I'm reading about extended field.

And I wonder what actually is field $F$ : $F_{q^2}= F (u)$, with $u^2 + 1=0$ means?

Answer 1

You are starting with the field $F_q$. Then $F_q(u)\cong \frac {F_q[X]}{(x^2+1)}\cong F_{q^2}$. Thus $u$ is being adjoined, where $u^2+1=0$.

Another way of describing it is as the two-dimensional vector space over $F_q$, with basis $\{1,u\}$.

If you start with $\Bbb R$, on the other hand, you get $\Bbb R(i)\cong\frac{\Bbb R[X]}{(x^2+1)}\cong \Bbb C$.

Answer 2

Think about the complex numbers built from the reals by adding $i$. Then the field is the set of sums $a+bi$ with the familiar rules. The rule for multiplication relies on the fact that $i$ is a root of the irreducible polynomial $x^2 + 1$.

The same construction works over any finite field in which $-1$ does not have a square root.
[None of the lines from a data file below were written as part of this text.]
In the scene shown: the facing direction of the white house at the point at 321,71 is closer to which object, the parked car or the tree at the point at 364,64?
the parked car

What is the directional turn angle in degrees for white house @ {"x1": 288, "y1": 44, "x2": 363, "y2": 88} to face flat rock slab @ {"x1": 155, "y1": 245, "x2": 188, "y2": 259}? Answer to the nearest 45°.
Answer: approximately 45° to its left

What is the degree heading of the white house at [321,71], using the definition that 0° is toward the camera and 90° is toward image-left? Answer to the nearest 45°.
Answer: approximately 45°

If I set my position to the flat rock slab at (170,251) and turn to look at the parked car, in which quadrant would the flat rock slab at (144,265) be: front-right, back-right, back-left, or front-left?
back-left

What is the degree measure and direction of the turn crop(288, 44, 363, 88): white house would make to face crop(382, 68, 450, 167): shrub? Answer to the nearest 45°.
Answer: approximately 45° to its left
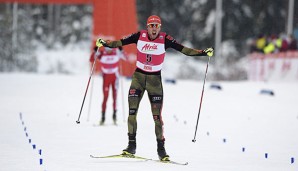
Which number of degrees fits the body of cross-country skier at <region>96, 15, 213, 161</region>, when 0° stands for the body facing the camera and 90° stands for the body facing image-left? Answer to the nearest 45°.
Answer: approximately 0°
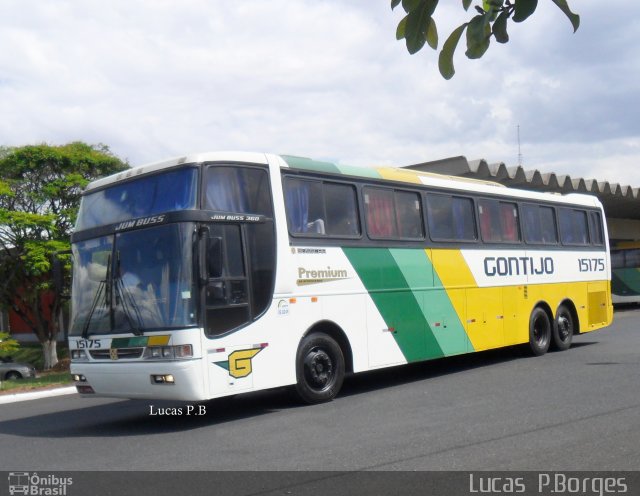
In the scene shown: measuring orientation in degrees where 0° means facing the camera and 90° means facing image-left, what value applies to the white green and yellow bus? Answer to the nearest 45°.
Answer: approximately 45°

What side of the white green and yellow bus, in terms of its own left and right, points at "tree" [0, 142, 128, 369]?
right

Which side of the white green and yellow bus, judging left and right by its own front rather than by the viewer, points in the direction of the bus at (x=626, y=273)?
back
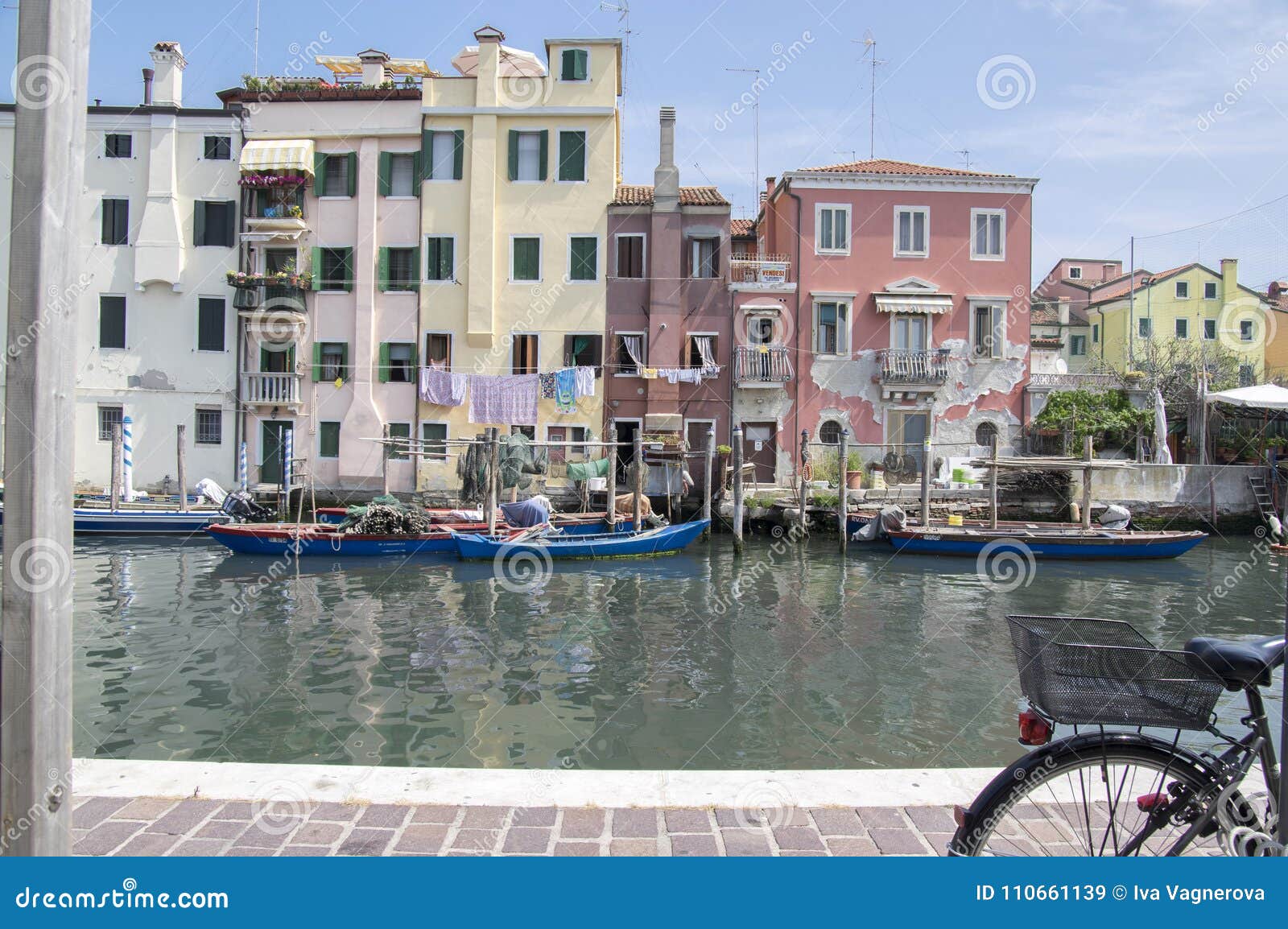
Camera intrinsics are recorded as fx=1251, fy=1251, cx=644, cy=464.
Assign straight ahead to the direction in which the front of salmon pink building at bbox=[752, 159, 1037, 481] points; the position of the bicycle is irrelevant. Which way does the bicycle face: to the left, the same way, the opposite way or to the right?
to the left

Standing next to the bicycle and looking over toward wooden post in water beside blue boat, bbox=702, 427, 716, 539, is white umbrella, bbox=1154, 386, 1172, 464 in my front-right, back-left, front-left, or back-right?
front-right

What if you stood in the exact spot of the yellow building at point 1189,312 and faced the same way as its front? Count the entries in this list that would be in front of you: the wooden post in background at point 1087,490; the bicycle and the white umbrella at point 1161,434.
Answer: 3

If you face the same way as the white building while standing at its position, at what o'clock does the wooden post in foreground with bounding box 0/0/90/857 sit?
The wooden post in foreground is roughly at 12 o'clock from the white building.

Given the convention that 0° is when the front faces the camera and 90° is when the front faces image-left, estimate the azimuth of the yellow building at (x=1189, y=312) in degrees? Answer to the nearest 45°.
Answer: approximately 0°

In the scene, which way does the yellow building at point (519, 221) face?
toward the camera

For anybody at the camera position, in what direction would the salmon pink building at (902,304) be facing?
facing the viewer

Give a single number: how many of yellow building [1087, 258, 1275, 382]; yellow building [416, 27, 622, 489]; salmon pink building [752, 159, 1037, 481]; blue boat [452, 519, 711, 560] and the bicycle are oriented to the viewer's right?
2

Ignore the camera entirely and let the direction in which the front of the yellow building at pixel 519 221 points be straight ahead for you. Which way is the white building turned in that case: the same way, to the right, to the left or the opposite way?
the same way

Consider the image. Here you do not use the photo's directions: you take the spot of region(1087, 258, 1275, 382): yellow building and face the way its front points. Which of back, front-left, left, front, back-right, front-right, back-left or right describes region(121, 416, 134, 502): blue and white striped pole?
front-right

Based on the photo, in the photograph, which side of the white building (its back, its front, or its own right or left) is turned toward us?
front

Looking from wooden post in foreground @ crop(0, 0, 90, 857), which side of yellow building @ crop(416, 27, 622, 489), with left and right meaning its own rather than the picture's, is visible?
front

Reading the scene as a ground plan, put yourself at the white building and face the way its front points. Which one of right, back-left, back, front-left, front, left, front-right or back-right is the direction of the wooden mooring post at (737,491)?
front-left

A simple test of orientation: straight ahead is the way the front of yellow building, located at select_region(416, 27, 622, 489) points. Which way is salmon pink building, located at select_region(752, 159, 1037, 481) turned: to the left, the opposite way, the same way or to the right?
the same way

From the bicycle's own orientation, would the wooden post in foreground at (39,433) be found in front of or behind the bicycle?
behind

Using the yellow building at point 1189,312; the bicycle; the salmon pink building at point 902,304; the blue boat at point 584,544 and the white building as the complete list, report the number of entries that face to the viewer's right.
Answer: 2

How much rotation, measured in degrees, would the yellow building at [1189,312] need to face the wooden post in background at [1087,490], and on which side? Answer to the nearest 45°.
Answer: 0° — it already faces it

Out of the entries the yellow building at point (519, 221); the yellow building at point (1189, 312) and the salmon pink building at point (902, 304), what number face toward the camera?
3

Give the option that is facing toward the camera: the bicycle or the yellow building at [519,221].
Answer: the yellow building
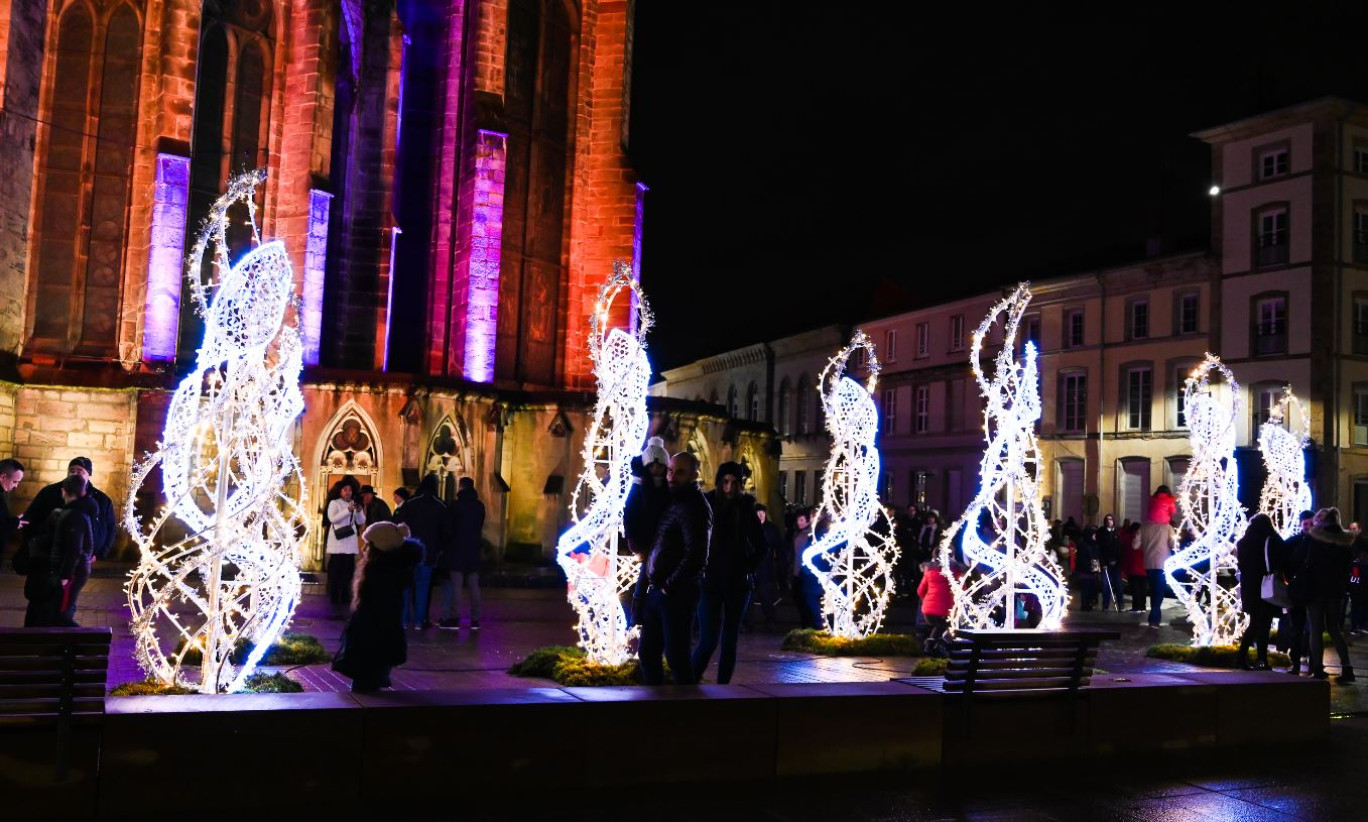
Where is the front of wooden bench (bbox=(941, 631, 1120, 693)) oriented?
away from the camera

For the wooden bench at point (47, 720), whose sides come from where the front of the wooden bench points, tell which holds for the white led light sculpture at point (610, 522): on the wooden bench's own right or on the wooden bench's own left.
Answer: on the wooden bench's own right

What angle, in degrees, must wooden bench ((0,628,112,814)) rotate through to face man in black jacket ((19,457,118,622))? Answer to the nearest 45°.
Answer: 0° — it already faces them

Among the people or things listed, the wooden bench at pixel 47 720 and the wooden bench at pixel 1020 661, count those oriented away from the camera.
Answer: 2

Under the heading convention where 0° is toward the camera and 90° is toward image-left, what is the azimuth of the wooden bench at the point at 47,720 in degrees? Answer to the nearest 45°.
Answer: approximately 180°

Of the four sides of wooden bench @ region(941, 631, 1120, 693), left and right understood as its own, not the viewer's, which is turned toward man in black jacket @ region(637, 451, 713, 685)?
left

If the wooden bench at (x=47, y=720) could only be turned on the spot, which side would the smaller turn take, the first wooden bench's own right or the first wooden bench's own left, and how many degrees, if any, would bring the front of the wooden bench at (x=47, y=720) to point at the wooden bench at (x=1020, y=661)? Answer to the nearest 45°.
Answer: approximately 90° to the first wooden bench's own right

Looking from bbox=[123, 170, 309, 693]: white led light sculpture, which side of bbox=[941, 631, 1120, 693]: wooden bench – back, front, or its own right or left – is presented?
left
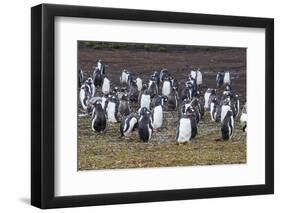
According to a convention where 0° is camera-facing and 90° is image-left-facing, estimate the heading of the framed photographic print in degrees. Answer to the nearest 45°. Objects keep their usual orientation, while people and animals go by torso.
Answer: approximately 315°
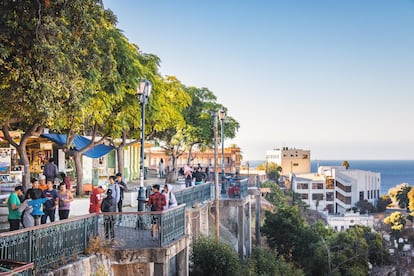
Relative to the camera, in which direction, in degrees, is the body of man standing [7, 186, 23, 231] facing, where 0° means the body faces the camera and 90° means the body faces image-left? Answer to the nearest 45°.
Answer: approximately 270°

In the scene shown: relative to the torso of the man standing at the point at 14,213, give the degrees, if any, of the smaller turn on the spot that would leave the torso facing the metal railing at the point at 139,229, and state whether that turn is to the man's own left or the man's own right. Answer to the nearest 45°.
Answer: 0° — they already face it

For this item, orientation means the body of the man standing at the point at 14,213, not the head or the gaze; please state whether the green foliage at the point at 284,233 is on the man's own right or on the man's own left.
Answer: on the man's own left
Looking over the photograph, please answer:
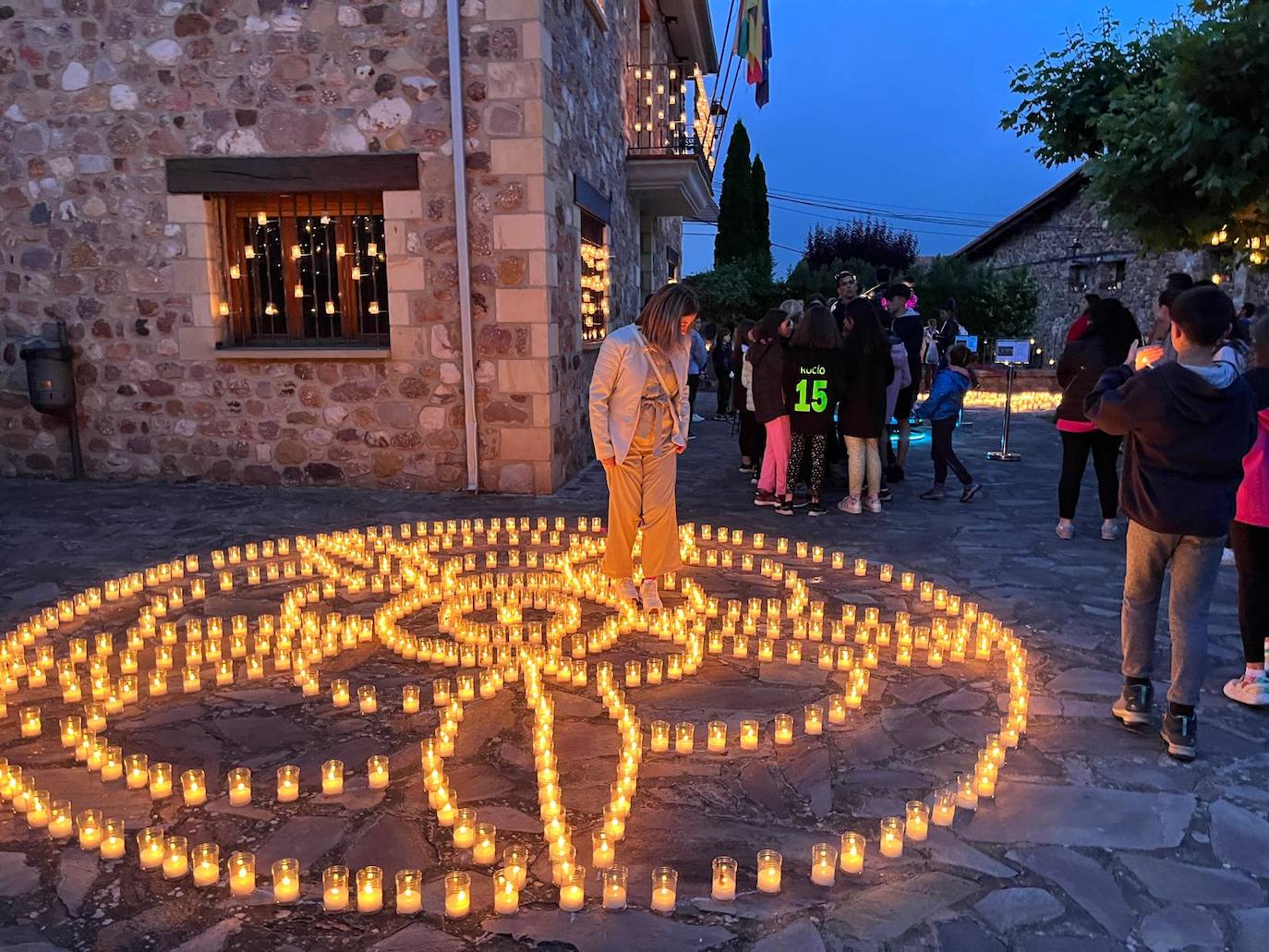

For example, the $9$ element field is (formally) the set of sums $a+bi$ with $a$ and $b$ in $F_3$ (arithmetic mod $3$) and $i^2 = -1 \equiv 2 \pmod{3}$.

Answer 3

Consider the field $F_p$ and the polynomial $X^2+1$.

If $X^2+1=0$ has roots in $F_p$ (for example, when $p=5$, the polynomial has $u=2,u=3$ as roots), nothing happens when you "add” u.

If $X^2+1=0$ doesn't have roots in $F_p$, then $X^2+1$ is irreducible in $F_p[X]$ and hence $$\frac{F_p[X]}{<X^2+1>}$$ is a field with $p^2$ elements. Note that $u = X+<X^2+1>$ becomes a root of this polynomial in this extension, and $\{1,u\}$ becomes a basis of the extension over $F_p$.